Noch keine einheitlichen Standards

Mobile E-Mail-Anwendungen funktionieren derzeit auf den meisten Smartphones und auf einigen internetfähigen Handy-Modellen. Branchenexperten prognostizieren, dass die mobile elektronische Post den Anwendungen SMS und MMS bald den Rang ablaufen wird. Schon heute gehören BlackBerrys und Smartphones zur Grundausstattung in vielen Unternehmen. In den USA nutzen bereits 64 Prozent der Geschäftskunden den mobilen Zugriff auf ihre E-Mails.

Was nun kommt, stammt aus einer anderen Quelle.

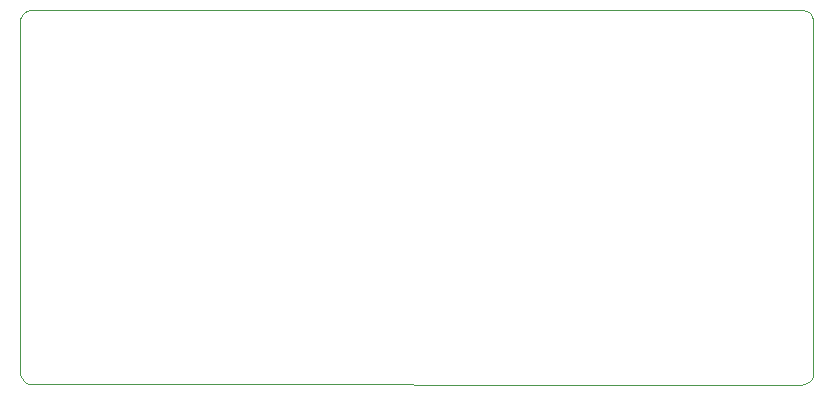
<source format=gko>
G04*
G04 #@! TF.GenerationSoftware,Altium Limited,Altium Designer,21.6.4 (81)*
G04*
G04 Layer_Color=16711935*
%FSLAX25Y25*%
%MOIN*%
G70*
G04*
G04 #@! TF.SameCoordinates,58B769C5-09E4-400E-A119-9391F3B74D98*
G04*
G04*
G04 #@! TF.FilePolarity,Positive*
G04*
G01*
G75*
%ADD41C,0.00050*%
G54D41*
X590850Y693484D02*
X590991Y692419D01*
X591402Y691427D01*
X592055Y690575D01*
X592907Y689921D01*
X593900Y689510D01*
X594965Y689370D01*
X851295Y689354D02*
X852333Y689492D01*
X853300Y689893D01*
X854130Y690531D01*
X854766Y691361D01*
X855167Y692328D01*
X855303Y693366D01*
X855315Y810118D02*
X855208Y811064D01*
X854893Y811962D01*
X854386Y812767D01*
X853713Y813439D01*
X852907Y813946D01*
X852009Y814260D01*
X851063Y814366D01*
X595055Y814358D02*
X594117Y814252D01*
X593227Y813939D01*
X592428Y813437D01*
X591761Y812769D01*
X591260Y811970D01*
X590948Y811079D01*
X590842Y810142D01*
X595055Y814358D02*
X851063Y814366D01*
X594965Y689370D02*
X851295Y689354D01*
X590842Y810142D02*
X590850Y693484D01*
X855303Y693366D02*
X855315Y810118D01*
M02*

</source>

Problematisch ist allerdings, dass es bisher keine einheitlichen Standards für E-Mails auf mobilen Endgeräten gibt. Es existieren eine Vielzahl von Formaten, Bildschirmauflösungen und Einschränkungen. Das ist eine Herausforderung für die Marketingbranche, die auch die mobilen E-Mails für Werbezwecke nutzen möchte.